The treatment with 4‐PBA improves the viability, and proliferation of the SLC37A4 ^−/− cells. SLC37A4 ^−/− cells were exposed to varying concentrations of 4‐PBA (0.75, 1, 2.5, and 5 mM) for 48 h. Cell viability was assessed using the MTT assay. The absolute values obtained for each sample were expressed as a percentage relative to the absolute value gained for SLC37A4 ^+/+ cells, which were set as 100%. The statistical significance between the groups was estimated by a t‐test. The error bars represent the means ± standard deviation (SD) obtained from biological duplicates and technical triplicates in two independent experimental repeats of the MTT assays. The asterisks indicate a significant difference between groups with ** representing p < 0.001.

FIGURE 4

The treatment with 4‐PBA decreases apoptosis and ER stress in SLC37A4 ^−/− cells. (A) The image depicts the expression level of BCL2/BAX mRNAs ratio in untreated and treated SLC37A4 ^−/− clones with range concentrations of 4‐PBA from 0.75–5 mM for 48 h compared to the BCL2/BAX ratio of the SLC37A4 ^+/+ clone.

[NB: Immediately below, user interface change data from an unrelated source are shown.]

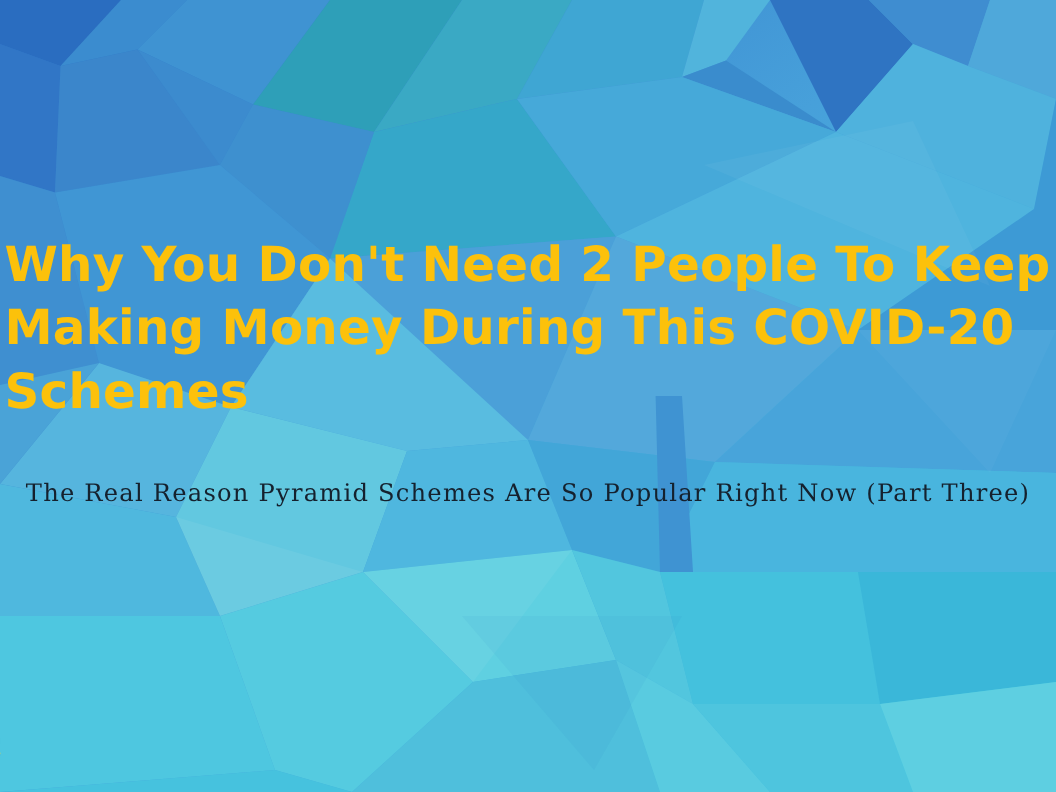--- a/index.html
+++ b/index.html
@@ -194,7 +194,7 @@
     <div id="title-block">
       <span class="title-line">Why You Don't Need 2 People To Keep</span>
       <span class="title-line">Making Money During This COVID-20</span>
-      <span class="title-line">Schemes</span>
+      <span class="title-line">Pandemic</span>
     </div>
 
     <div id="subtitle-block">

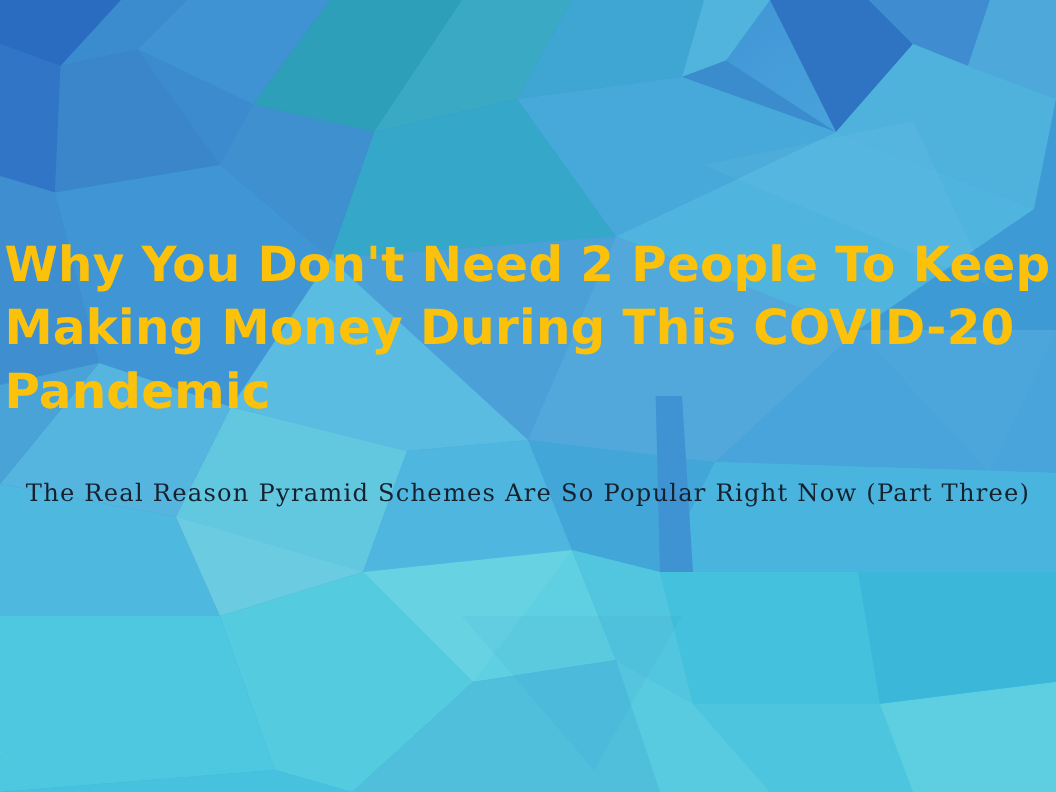--- a/index.html
+++ b/index.html
@@ -197,9 +197,6 @@
       <span class="title-line">Pandemic</span>
     </div>
 
-    <div id="subtitle-block">
-      <span id="subtitle-text">The Real Reason Pyramid Schemes Are So Popular Right Now (Part Three)</span>
-    </div>
 
   </div>
 

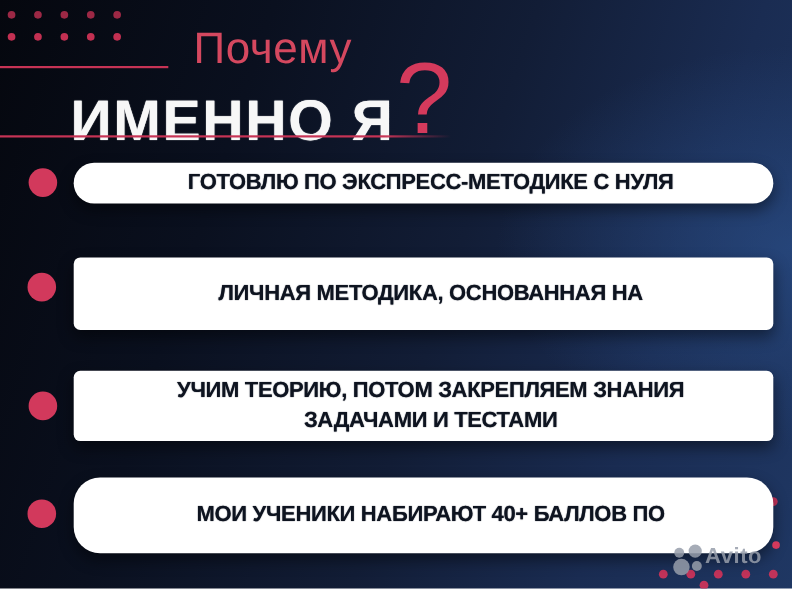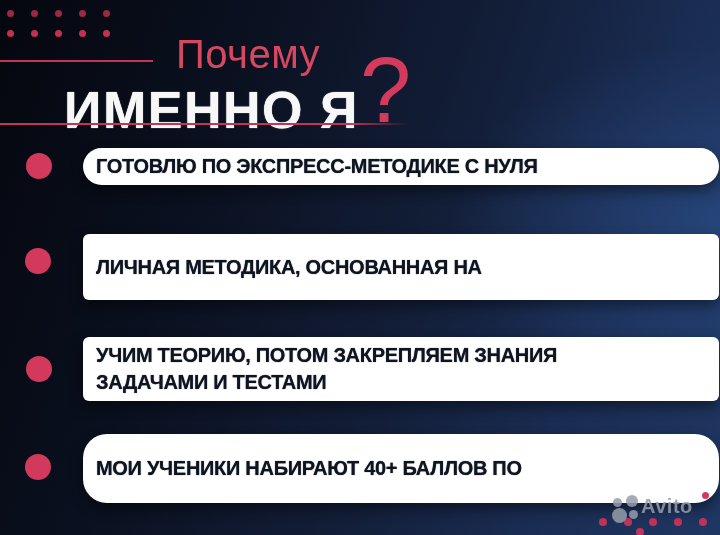--- a/index.html
+++ b/index.html
@@ -21,7 +21,7 @@
 
   
   .title-line1{
-    left:150px;top:32px;width:196px;
+    left:150px;top:22px;width:196px;
     font-size:40px;font-weight:400;color:#d5485f;
     letter-spacing:0.5px;text-align:center;
   }

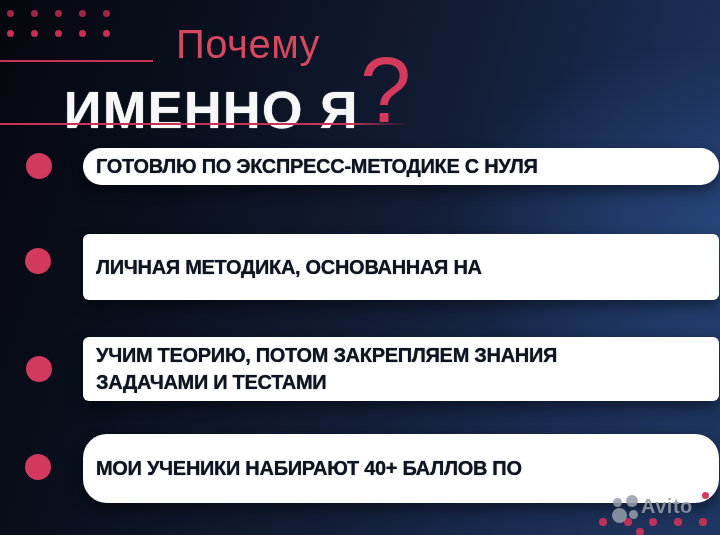--- a/index.html
+++ b/index.html
@@ -40,12 +40,13 @@
 
   
   .card{
-    position:absolute;left:83px;width:636px;
+    position:absolute;left:67px;width:636px;
     background:#ffffff;
     box-shadow:0 6px 14px rgba(0,0,0,0.45);
     display:flex;flex-direction:column;justify-content:center;
     padding-left:13px;box-sizing:border-box;
     z-index:2;
+    align-items:center;
   }
   .card-line{
     font-size:20px;font-weight:700;color:#0e1420;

Values below 1 indicate the increased level of apoptosis in the SLC37A4 ^−/− cell line. (B) The relative expression of BCL2 and BAX mRNA of the SLC37A4 ^−/− cell line before and after the treatment with selected doses of 4‐PBA for 48 h compared to the SLC37A4 ^+/+ used as a calibrator. The statistical significance was determined using the t‐test. (C) The relative expression of CASP3 and CASP7 mRNA of the knockout cells before and after the treatment with selected doses of 4‐PBA for 48 h compared to the SLC37A4 ^+/+ used as a calibrator. (D) Quantitative gene expression analysis demonstrates the relative expression level of ER stress markers (ATF4, DDIT3, HSPA5, and XBP1s) in knockout clones and treated clones with 1 mM 4‐PBA for 48 h, in comparison to the wild‐type clone used as the calibrator. Error bars in the figure represent means ± SD obtained from two individual experiments, each including two biological and technical replicates. The statistical significance between groups was determined by one‐way ANOVA with the post hoc t‐test. The asterisks denote a significant difference between groups: * represents p < 0.05, and ** represents p < 0.001, and NS denotes no significant difference.